Chang Y, Ryu S, Cho J, Rampal S, Zhang Y, Zhao D, Choi Y, Ahn J, Cainzos-Achirica M, Pastor-Barriuso R, Lima JA, Shin H, Guallar E. Non-alcoholic fatty liver disease, insulin resistance, and the risk of incident ischemic heart disease and stroke – the Kangbuk Samsung Health Study. Poster presented at the American Heart Association – American Stroke Association EPI-Lifestyle 2015; March 2015. Baltimore, MD. [abstract] Circulation. 2015 Mar 10; 131(Suppl 1).

OBJECTIVE: Nonalcoholic fatty liver disease (NAFLD) is associated with insulin resistance (IR) and with other metabolic abnormalities, but the association of NAFLD with the risk of clinical cardiovascular disease (CVD) is controversial. Furthermore, the risk associated with the combination of NAFLD and IR has not been evaluated in prospective studies. The aim of this study was to evaluate the association of NAFLD with or without IR on the incidence of coronary heart disease (CHD) and stroke.

METHODS: We performed a cohort study in 166,126 adults without CVD at baseline who underwent a health checkup exam during 2008 - 2011 and were followed-up through December 31, 2012 (average follow-up of 3.2 years). NAFLD was defined as hepatic steatosis on ultrasonography in the absence of excessive alcohol use or other identifiable causes. IR was defined as a homeostasis model assessment of IR (HOMA-IR) value greater than or equal to 2.5. Incident hospitalizations for CHD events and strokes were ascertained through data linkage with the Korean Health Insurance Review and Assessment Service (HIRA) database.

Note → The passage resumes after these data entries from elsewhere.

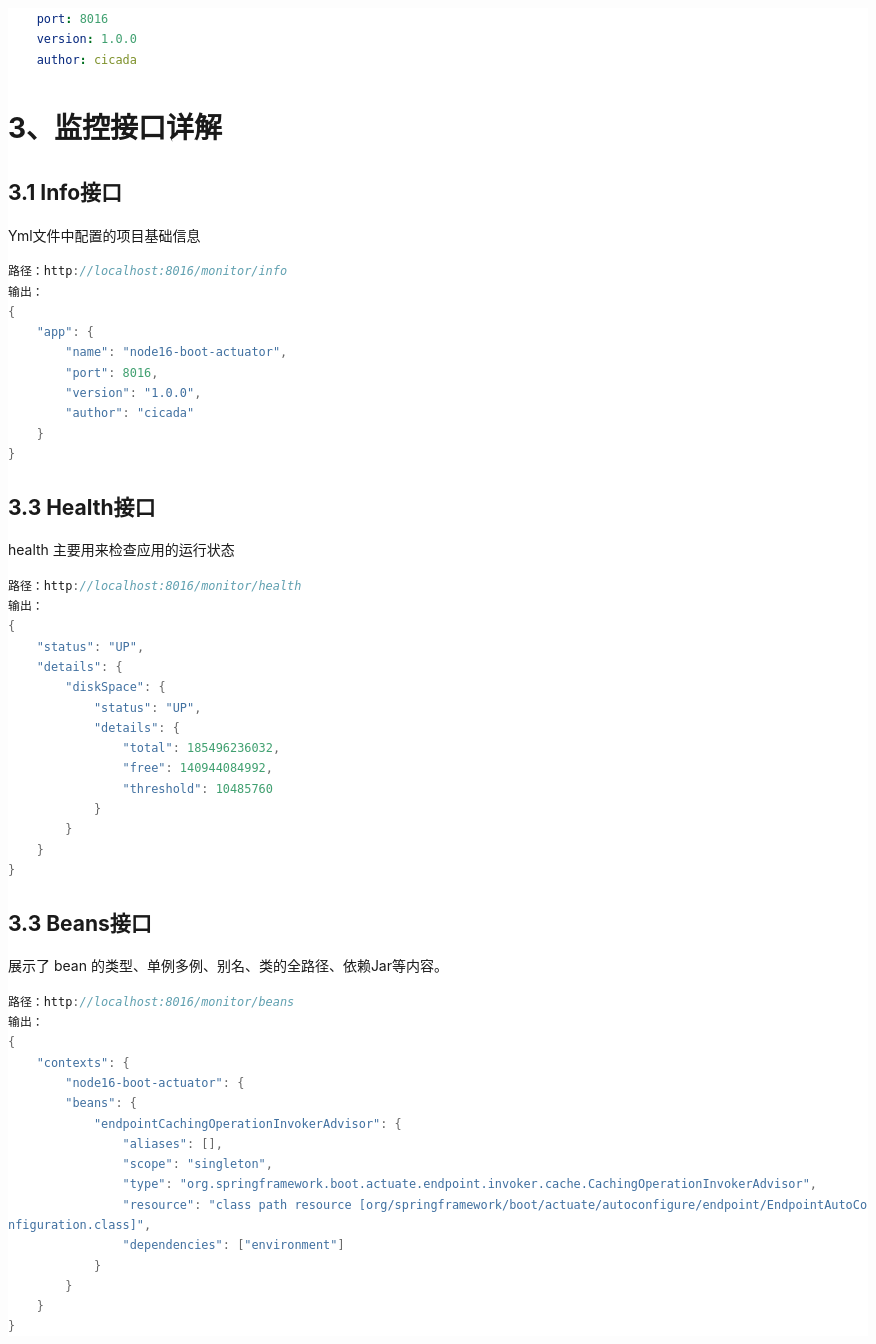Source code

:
 ```yml
    port: 8016
    version: 1.0.0
    author: cicada
```
# 3、监控接口详解
## 3.1 Info接口
Yml文件中配置的项目基础信息
```java
路径：http://localhost:8016/monitor/info
输出：
{
    "app": {
        "name": "node16-boot-actuator",
        "port": 8016,
        "version": "1.0.0",
        "author": "cicada"
    }
}
```
## 3.3 Health接口
health 主要用来检查应用的运行状态
```java
路径：http://localhost:8016/monitor/health
输出：
{
    "status": "UP",
    "details": {
        "diskSpace": {
            "status": "UP",
            "details": {
                "total": 185496236032,
                "free": 140944084992,
                "threshold": 10485760
            }
        }
    }
}
```
## 3.3 Beans接口
展示了 bean 的类型、单例多例、别名、类的全路径、依赖Jar等内容。
```java
路径：http://localhost:8016/monitor/beans
输出：
{
    "contexts": {
        "node16-boot-actuator": {
        "beans": {
            "endpointCachingOperationInvokerAdvisor": {
                "aliases": [],
                "scope": "singleton",
                "type": "org.springframework.boot.actuate.endpoint.invoker.cache.CachingOperationInvokerAdvisor",
                "resource": "class path resource [org/springframework/boot/actuate/autoconfigure/endpoint/EndpointAutoConfiguration.class]",
                "dependencies": ["environment"]
            }
        }
    }
}
```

RESULTS: At baseline, the prevalence of NAFLD and of IR were 25.1 and 6.3%, respectively. During follow-up, 831 participants developed CHD and 582 subjects developed stroke. After adjusting for age, sex, center, year of screening exam, BMI, smoking, alcohol intake, physical activity, family history of CVD, and education, the hazard ratios (95 % confidence intervals) for CHD comparing NAFLD without IR, IR without NAFLD, and NAFLD with IR vs. no NAFLD without IR were 1.07 (0.91 - 1.27), 1.19 (0.74 - 1.91) and 1.55 (1.18 - 2.03), respectively. The corresponding hazard ratios for stroke were 0.93 (0.75 - 1.16), 1.40 (0.83 - 2.35) and 1.82 (1.32 - 2.52), respectively. The P-values for the interaction of NAFLD and IR for CHD and stroke were 0.48 and 0.28, respectively. These associations did not differ by clinically relevant subgroups.

CONCLUSIONS: The combination of NAFLD and IR was associated with an increased incidence of CHD and of stroke, but this was not observed in those with either NAFLD or IR alone. The combination of NAFLD and IR may identify individuals at high cardiometabolic risk who may need to receive more intensive preventive intervention.